Gilded Cage

Original Publication:
RRS
24

Audio:

I produced this series for the Canal Inaudible of the RRS with the excuse and permission of the exhibition curated by María Dolores Jiménez Blanco, Campo Cerrado, an exhibition that took place in the Museo Reina Sofía and touched upon art in the Spanish context between 1939-1953. This podcast series explores the 1940s. More specifically the voice of women, the radiated, exiled voice, normalized and manipulated electroacoustical. It is also about listening, about the construction of the body of the listener through artistic experimentation, sound design and industrial technology.

In this series there is a continuous mixture and overlapping of rallies, songs and cinema sound bites, woven together by a structuring essay in four brief chapters. The first is devoted to the voice and issues of gender, particularly to the voice of women. Then an episode devoted to Radio Pirenáica (with its interference) and Radio Nacional, as instances of radio as “the avant-garde in the fight for minds (and) consciences.” The third, about the normalization of the voice by means of the record industry, and the quest for a heteronormalization of the voice’s reverberation, or of triviality. And, finally, an episode devoted to sound design, which features a review of some of the relevant composers, sound inventors and designers of the age.
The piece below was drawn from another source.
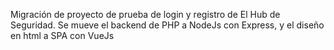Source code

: Migración de proyecto de prueba de login y registro de El Hub de Seguridad.
Se mueve el backend de PHP a NodeJs con Express, y el diseño en html a SPA con VueJs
The voice integrates the historical, aesthetical and political peculiarities with which the different personalities of the Spanish postwar context approached sound, figures such as Alberto Laffón, Jorge Inurrieta, Val del Omar, La Pasionaria, Fernando Fernández de Córdoba, Luis Rovira, Miguel Molina, Antonio Machín or, as hinted by the title of the series Cárcel de Oro [Gilded Cage], Concha Piquer. All of them, among many others, are relevant instances in this foray into what speaking and listening might have meant in those troubled years.